Unsurprisingly, a backlash against illegal immigration has been growing year by year, with conservative talk radio and many Republican congressmen calling for a wall across the border and a crack down on enforcement. Liberals have cried racism and asked how exactly the authorities can arrest and deport somewhere in the order of 10 million people. The Bush administration has found itself uncomfortably in the middle, urging better enforcement, but also a guest-worker program and amnesty for many illegals. Some environmental groups warn that population growth will literally suck us dry. They note that the giant aquifer that runs underneath the Southwest is gradually being depleted, with no way to recharge. Sprawl is choking suburbia, forcing ever longer commutes by automobiles, which guzzle more gasoline, producing more greenhouse gases.

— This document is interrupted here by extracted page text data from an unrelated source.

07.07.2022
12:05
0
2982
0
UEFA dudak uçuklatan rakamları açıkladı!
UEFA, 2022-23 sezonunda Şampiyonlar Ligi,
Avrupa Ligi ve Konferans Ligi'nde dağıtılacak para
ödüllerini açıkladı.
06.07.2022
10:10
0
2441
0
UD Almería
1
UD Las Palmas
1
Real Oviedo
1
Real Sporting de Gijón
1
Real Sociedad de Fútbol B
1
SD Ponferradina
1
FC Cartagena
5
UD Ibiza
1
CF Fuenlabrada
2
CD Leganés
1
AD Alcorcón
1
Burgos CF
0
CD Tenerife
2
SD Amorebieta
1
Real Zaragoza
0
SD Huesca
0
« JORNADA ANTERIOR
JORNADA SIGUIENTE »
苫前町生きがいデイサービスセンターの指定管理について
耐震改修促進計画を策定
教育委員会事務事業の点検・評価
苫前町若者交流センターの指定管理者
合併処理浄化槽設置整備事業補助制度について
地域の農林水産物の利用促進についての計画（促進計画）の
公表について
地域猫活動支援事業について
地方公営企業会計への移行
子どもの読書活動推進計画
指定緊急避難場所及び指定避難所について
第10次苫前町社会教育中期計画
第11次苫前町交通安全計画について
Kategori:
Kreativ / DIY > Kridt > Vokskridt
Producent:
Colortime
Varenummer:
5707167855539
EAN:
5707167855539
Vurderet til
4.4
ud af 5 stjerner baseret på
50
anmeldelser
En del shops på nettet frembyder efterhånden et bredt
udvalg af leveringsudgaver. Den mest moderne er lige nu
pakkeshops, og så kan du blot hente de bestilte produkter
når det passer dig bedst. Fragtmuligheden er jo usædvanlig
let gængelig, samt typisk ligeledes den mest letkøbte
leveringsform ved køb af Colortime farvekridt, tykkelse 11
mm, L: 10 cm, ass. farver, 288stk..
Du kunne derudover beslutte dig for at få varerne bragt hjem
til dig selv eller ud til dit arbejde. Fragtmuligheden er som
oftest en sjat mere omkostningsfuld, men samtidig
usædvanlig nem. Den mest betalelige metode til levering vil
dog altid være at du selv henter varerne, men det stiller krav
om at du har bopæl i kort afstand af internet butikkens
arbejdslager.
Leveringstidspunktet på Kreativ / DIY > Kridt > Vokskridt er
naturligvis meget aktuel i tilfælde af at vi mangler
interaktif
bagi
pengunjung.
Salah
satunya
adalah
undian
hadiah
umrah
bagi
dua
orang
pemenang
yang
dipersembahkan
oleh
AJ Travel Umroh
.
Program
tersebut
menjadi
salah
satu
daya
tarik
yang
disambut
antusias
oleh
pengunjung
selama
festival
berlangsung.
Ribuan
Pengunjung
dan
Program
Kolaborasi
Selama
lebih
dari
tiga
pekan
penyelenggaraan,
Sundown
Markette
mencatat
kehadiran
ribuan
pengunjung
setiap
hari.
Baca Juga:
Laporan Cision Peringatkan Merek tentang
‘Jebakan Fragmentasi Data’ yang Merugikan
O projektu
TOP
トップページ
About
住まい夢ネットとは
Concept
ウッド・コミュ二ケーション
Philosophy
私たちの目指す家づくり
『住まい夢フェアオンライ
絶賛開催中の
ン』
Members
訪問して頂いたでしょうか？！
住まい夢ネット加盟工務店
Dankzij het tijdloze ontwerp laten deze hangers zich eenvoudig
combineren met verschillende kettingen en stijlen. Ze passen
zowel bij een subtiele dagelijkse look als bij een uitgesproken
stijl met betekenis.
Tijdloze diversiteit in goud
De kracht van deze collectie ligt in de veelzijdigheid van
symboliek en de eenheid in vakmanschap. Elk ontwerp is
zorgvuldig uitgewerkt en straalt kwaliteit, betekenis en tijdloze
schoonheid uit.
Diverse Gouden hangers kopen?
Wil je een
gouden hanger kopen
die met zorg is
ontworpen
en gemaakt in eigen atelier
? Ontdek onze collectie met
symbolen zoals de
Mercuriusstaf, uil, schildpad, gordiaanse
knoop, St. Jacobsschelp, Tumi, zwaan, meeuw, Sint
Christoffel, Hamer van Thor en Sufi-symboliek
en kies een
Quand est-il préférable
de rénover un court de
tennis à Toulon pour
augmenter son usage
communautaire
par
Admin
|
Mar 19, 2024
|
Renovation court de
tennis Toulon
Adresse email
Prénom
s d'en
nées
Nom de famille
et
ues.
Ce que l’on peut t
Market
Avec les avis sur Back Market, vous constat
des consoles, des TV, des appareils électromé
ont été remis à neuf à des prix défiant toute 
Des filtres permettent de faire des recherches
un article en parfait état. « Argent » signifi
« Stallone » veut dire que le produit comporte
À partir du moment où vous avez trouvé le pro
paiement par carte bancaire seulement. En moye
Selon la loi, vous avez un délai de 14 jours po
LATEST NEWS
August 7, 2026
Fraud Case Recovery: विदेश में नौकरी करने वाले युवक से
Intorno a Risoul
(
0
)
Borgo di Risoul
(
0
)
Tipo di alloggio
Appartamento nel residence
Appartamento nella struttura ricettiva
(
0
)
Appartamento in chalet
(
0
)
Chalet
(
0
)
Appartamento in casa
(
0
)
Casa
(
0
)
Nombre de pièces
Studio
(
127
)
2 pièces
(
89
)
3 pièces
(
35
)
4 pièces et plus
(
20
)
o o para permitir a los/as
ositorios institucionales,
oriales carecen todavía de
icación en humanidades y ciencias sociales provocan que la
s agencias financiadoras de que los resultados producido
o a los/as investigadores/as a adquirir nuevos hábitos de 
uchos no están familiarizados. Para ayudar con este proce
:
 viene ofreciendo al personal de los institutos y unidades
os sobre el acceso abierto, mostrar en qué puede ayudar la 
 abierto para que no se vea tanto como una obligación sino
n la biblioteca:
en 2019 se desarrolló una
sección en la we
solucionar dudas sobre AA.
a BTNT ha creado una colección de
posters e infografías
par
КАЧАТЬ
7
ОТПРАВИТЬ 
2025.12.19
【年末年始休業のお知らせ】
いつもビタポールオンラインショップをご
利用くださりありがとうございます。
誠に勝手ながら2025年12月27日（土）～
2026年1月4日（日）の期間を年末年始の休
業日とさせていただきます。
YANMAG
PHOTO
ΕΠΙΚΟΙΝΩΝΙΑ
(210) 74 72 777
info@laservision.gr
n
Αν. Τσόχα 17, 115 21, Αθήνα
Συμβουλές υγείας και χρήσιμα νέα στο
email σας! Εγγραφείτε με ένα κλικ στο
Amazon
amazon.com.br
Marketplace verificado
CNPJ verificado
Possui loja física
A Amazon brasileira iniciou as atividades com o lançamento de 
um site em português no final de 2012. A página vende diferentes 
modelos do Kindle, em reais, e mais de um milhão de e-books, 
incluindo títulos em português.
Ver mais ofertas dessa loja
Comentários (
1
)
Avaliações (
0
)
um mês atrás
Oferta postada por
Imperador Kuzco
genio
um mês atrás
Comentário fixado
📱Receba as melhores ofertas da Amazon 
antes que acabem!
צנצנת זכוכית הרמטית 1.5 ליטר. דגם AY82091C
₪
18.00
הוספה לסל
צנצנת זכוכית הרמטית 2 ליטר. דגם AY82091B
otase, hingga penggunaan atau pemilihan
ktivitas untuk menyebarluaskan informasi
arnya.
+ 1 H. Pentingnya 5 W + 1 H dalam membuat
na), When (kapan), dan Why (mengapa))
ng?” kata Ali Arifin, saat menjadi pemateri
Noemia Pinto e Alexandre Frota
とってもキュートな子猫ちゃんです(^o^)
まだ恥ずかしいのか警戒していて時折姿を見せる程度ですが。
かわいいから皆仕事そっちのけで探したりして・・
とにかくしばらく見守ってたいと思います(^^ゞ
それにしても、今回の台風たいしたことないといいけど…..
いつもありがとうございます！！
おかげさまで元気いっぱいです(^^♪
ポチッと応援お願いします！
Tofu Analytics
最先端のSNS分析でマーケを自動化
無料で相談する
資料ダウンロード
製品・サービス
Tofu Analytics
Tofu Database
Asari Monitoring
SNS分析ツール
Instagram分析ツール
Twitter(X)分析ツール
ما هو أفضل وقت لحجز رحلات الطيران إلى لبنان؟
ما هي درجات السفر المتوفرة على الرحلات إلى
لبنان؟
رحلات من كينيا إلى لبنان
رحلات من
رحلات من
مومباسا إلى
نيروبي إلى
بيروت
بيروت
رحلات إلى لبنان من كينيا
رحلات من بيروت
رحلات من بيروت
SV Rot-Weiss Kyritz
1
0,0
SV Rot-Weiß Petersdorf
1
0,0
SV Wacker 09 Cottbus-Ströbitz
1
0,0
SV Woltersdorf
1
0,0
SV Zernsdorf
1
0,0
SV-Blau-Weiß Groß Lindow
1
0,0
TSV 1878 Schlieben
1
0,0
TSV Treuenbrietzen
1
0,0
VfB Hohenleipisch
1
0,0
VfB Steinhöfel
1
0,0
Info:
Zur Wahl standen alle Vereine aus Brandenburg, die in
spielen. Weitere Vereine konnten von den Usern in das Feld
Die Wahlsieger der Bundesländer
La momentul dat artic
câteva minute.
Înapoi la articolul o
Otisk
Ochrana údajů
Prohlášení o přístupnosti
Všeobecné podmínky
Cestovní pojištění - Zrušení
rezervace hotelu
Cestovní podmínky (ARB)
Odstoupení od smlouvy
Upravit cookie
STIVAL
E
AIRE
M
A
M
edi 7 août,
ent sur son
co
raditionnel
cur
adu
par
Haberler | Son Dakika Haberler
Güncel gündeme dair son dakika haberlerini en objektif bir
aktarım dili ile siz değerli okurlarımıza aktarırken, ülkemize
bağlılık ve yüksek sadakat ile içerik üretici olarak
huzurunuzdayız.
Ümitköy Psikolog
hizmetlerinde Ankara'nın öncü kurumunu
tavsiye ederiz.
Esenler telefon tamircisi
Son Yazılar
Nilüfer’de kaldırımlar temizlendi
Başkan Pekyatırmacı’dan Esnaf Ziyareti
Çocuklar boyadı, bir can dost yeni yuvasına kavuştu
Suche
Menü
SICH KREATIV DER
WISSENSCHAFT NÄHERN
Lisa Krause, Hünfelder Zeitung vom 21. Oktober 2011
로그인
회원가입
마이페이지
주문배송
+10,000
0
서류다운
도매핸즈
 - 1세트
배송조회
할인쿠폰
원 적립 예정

It is true that America is a gigantically disproportionate consumer of the world's resources and creator of its waste. But relative to great swathes of Europe and Asia, America is hardly overpopulated. (There are 31 people per square kilometer in the United States, versus a global average of 48). America still has room to spread out. William Frey, an internationally known demographer with the Brookings Institution in Washington, foresees some interesting new migration patterns. By 2030, he projects a "New Sunbelt," with the Carolinas, Virginia, Tennessee, Georgia, Oregon, Washington, Idaho and Utah experiencing more than 25 percent population growth. As the Southwest fills up and runs low on water, even some old "Rust Belt" states in the Midwest could reverse their population declines.

The political impact may be enormous. "I think a lot of the current Red-Blue State thing will soon go out the window," says Frey. "I think a lot of this liberal versus conservative stuff will disappear." Frey sees a rise in what he calls "purple states."

That does not mean, however, that social tensions will go away. It is not clear how the influx of younger, browner voters will feel about paying for the care of older, mostly white retirees, or how much the older voters will want to pay to educate the children of the newcomers. Assimilation does still work; the children and grandchildren of Mexican immigrants do learn to speak English, just as the offspring of Russians and Italians did a century ago.

But there is some question about how quickly and easily America can absorb the waves of largely uneducated, unskilled immigrants who want to come to the United States. The fear of "the other" is always deeply rooted. "Diversity is something we claim to value, but diversity is difficult," says Columbia University historian Alan Brinkley. "When diversity suddenly and rapidly increases in new ways, it is especially difficult."

The racism and nativism of the anti-immigration movement of the early 19th century were deplorable. But it cannot be denied that curbing immigration for several decades in the early-to-mid 20th century gave America some breathing room; it bought time for the melting pot to work. NEWSWEEK columnist Robert J. Samuelson has written that, paradoxically, "to make immigration succeed, we must control immigration." If we can, then maybe when the population passes the 400-million mark sometime around mid-century, the nation can celebrate again.